You are cordially invited to a public lecture by the

Department of Environmental Sciences and Policy on:

 

Marketing Mega-Projects through Discourse,

Framing and Rhetoric

 

By

Itay Fishhendler 

Department of Geography

The Hebrew University of Jerusalem

4 October (Wednesday), 2017 at 3:30-4:30 p.m.

Budapest, Nádor utca 13.

Room N13 416

 

Abstract: Investments in infrastructure such as power plants, desalination plants and transportation are growing rapidly.  Such investments are often made in the name of regional development, job creation, modernity, sustainability and national security.  The academic community has recently recognized that a hidden and deep layer of political contestation underlies the planning and construction of infrastructures.  Scholars from human geography, urban studies, science and technology studies and the history of technology – to name the most prominent fields – are today unpacking the politics of infrastructure, revealing power struggles between stakeholders, competing visions of infrastructure futures and efforts to keep technology depoliticized. The aim of my talk is to demonstrate how is the need for infrastructure discursively framed for the public and decision makers (using, for example, emotions, security considerations and urgency discourse)?
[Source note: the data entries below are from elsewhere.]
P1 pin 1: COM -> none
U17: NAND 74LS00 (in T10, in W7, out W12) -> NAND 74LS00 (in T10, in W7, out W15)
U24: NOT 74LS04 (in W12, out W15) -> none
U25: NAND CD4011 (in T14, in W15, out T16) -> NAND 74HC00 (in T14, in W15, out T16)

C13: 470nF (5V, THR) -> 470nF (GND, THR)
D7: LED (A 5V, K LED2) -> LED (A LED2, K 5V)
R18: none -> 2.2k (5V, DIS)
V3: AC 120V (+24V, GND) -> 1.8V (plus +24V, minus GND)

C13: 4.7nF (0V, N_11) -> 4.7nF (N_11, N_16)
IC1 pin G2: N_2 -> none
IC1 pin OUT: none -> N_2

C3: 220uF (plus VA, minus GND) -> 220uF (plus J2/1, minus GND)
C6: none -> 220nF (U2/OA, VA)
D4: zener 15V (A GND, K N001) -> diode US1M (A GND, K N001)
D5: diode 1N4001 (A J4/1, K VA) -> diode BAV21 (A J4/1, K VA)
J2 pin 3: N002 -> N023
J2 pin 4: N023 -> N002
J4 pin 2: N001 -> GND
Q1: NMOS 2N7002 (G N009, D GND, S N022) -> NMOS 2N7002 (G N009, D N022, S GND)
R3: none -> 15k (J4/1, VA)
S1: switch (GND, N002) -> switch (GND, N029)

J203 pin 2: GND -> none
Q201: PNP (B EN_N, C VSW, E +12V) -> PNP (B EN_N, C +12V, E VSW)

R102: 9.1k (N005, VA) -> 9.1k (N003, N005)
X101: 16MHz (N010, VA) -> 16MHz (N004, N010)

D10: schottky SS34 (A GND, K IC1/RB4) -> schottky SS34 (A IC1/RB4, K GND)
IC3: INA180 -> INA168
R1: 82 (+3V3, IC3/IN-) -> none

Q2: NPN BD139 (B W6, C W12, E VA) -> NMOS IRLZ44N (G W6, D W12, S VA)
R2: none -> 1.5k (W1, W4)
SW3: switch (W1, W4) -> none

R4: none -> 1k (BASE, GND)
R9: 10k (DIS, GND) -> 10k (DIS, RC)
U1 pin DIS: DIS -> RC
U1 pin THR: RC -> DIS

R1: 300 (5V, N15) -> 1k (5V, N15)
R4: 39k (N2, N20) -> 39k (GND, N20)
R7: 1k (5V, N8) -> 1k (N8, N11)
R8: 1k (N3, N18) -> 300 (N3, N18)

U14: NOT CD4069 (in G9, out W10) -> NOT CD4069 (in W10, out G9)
What political rationalities are employed to justify infrastructure innovations and what impact do they have on the (un-)acceptability of contentious infrastructure? During my talk I will be using examples from the water, transportation and energy realms in order to address these questions. 

 

Presenter: Itay’s research interests focus on environmental conflict resolution, natural resources governance, and decision-making under conditions of political and environmental uncertainties. Itay is a leading scholar on transboundary water institutions and Middle Eastern water policy, and has published over than 40 articles in leading public policy, conflict resolution, peace studies, geography, ecological economics, and environmental journals. Itay is now engaged in research related to the politics of energy infrastructure and energy diplomacy, including energy sanctions. Many of Itay’s studies take a critical approach, often by the use of discourse analysis and content analysis, of planning and building protocols of national infrastructure, such as energy and water.